Timothy asked Dr. Kirk Clifford, who patched up Theo when he came into the emergency room in Grand Junction, what he thought, since he was the one who first called Theo a miracle kid. He said, “I think miracles happen all the time and every day. We just have to be paying attention.” Timothy liked that. He thought about it often while writing the book. He’d go to his home’s garage apartment, bring a bottle of scotch, and try to channel his inner Hemingway. “If it worked for him, it should work for me,” he says. But hours would go by and nothing would happen. He’d wish he’d paid more attention to a person’s name, what they did, what was unique about them, wished he’d questioned whether they mattered or made a difference. Sometimes, though, his wife would come out and ask if he was coming in for dinner because he’d lost track of time. “Writing is so uneven that way and that’s very disconcerting,” Timothy says. “But when you unlock a set of words that say exactly what you want to say, after a chapter you’ve written is not working, not working and then something occurs to you, those are the exhilarating moments of getting it right that you kind of live for.”

At one point, Timothy went to see the aspen that had done the damage.

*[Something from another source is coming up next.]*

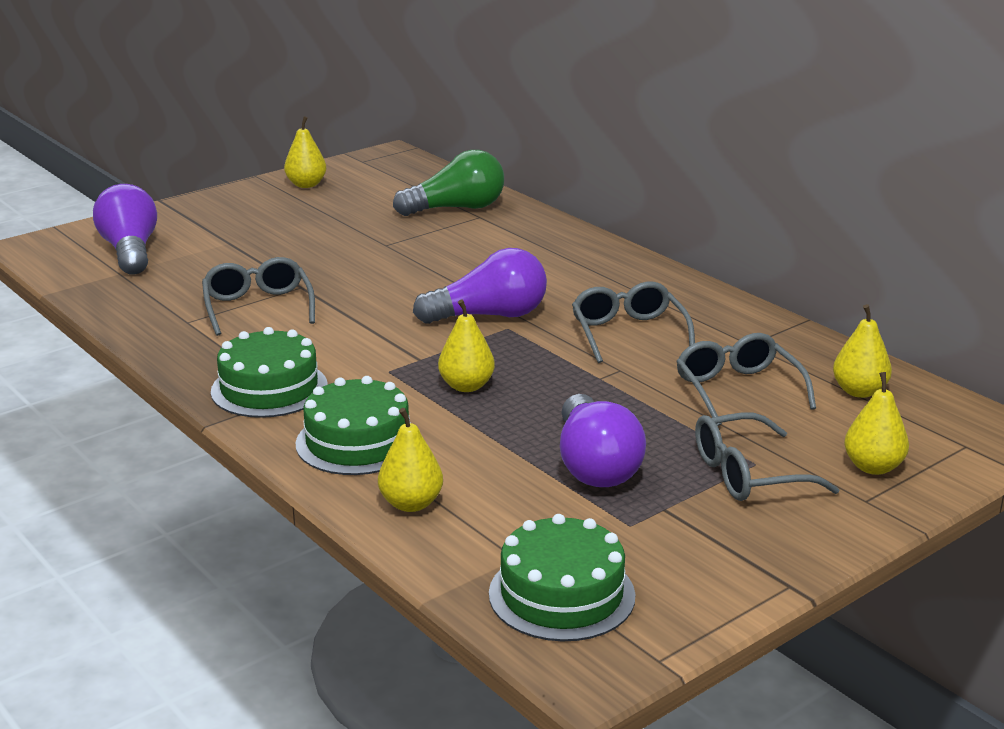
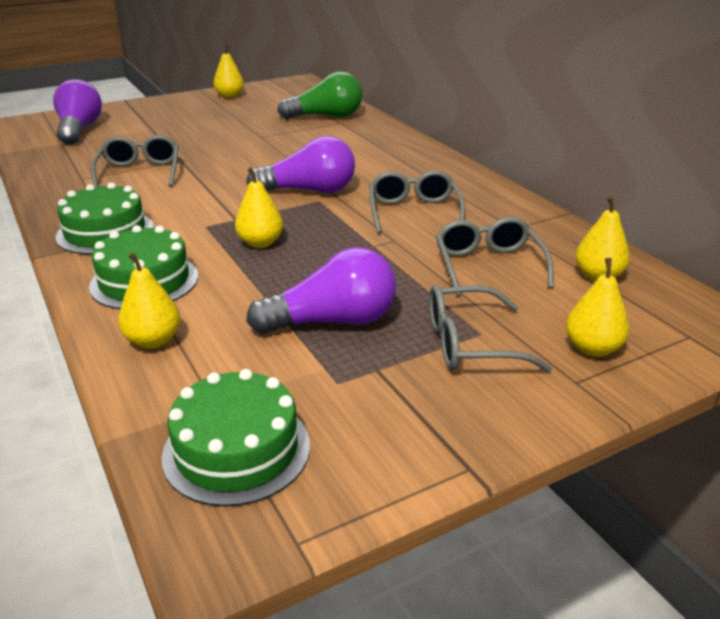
camera: 10 degrees right, 5 degrees up
purple light bulb [560,394,646,487] -> purple light bulb turned 105 degrees counterclockwise [246,247,396,334]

He wanted to be able to describe the weather and what the scenery looked like, and everyone who’d been with Theo at the scene had been too preoccupied to notice what was around them. It was September 17, 2015, the three-year anniversary of the accident. He took a photo of the tree; it was later used for the book’s cover illustration. The experience was cathartic, but Timothy didn’t realize how much until later when he wasn’t having the dream anymore. The dream was a reliving of the few seconds when Theo flew over the handlebars of his bike and through the air. He’d had it every night since the accident. It always ended before Theo hit the aspen. But since Timothy visited that spot on Doctor Park Trail where everything had happened, he hasn’t had that dream again. “Isn’t that strange?” he says. “How we deal with grief?”

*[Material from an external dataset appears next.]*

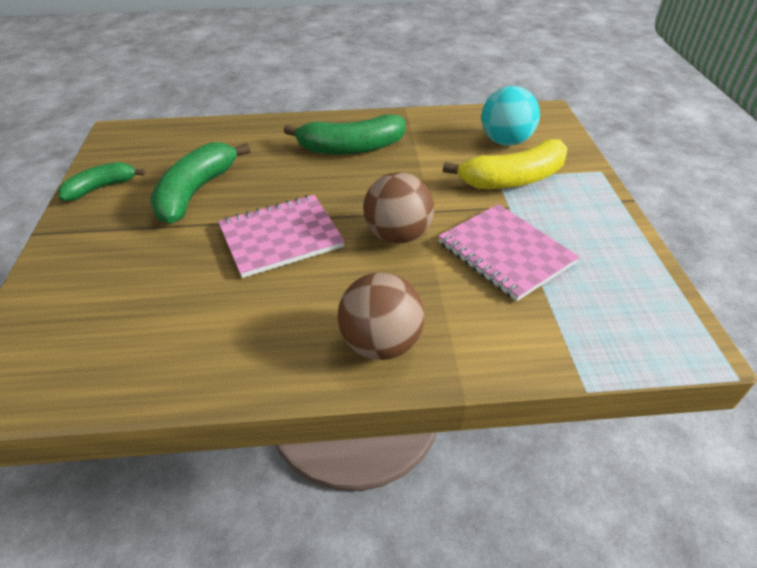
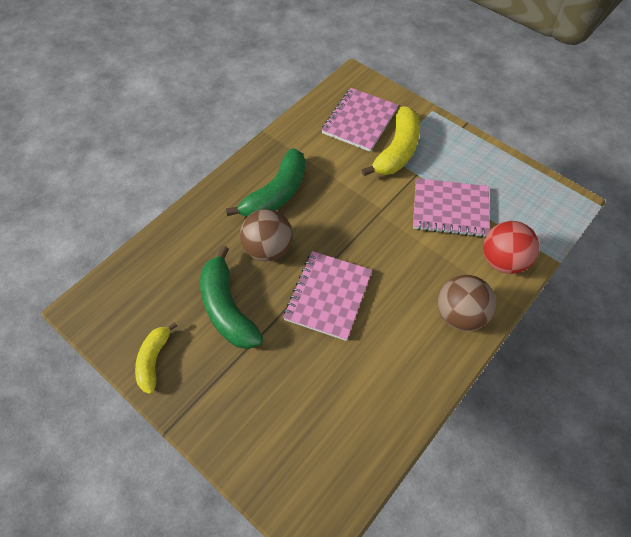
camera: 45 degrees left, 15 degrees up
green banana [58,162,146,201] -> yellow banana [135,322,177,394]
brown ball [363,172,434,244] -> brown ball moved to [240,209,293,262]
turquoise ball [481,86,540,146] -> pink notebook [321,88,399,152]
none -> red ball [483,221,539,274]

It is, as Timothy discovered even more clearly when he interviewed his son for the book. After Theo was done with rehab and moved back to Vail, he’d started the emotional recovery, which was much tougher for him. He’d been a snowboard instructor at Vail, and not being able to get back on the mountain and teach after his accident had triggered a period of serious depression. “He started to talk about how he’d effectively made two columns,” Timothy says. “‘Is it better for me to live or better for me to die?’” Only when Theo realized he couldn’t put his mother through that kind of thing, and after a close friend convinced him not to make that decision, was he able to move past those suicidal thoughts. Is that the true miracle? What do you get when an accident leads to a miracle leads to an almost accident leads to a miracle? Life?

When Timothy finished Finding Theo: A Father’s True Story of Loss, Courage, and Discovery, which was released in August, his sister complained that he didn’t quote any scripture in it. That was purposeful; Timothy wanted the story to be accessible by people of any faith and people of no faith. Because this story isn’t about what the Bible says about miracles, or, even more important to note, what anyone thinks the Bible says about miracles. “I think now that a miracle is not a suspension of the natural laws of the way our world works,” Timothy says. “It’s a breakthrough in the natural laws of the way our world works, a moment where some spectacular things have happened that’s available to everyone.”

“If you fight through adversity and you seek to define your own vision, not someone else’s about who you’re going to be,” he continues, “and dedicate yourself to that and take accountability for it and find your way to the things you do best, you’ll find yourself in a place, at some moment in time, where the thing you do best will be the thing someone else needs the most. If enough people do that across space and time and geography, then something extraordinary might happen. And a lot of people would refer to that as a miracle,” says Timothy. “Maybe that’s the way the world’s supposed to work.”

Timothy and Theo Krause will be speaking and signing copies of Finding Theo at Tattered Cover at Aspen Grove in Littleton on Sunday from 2 to 4 p.m.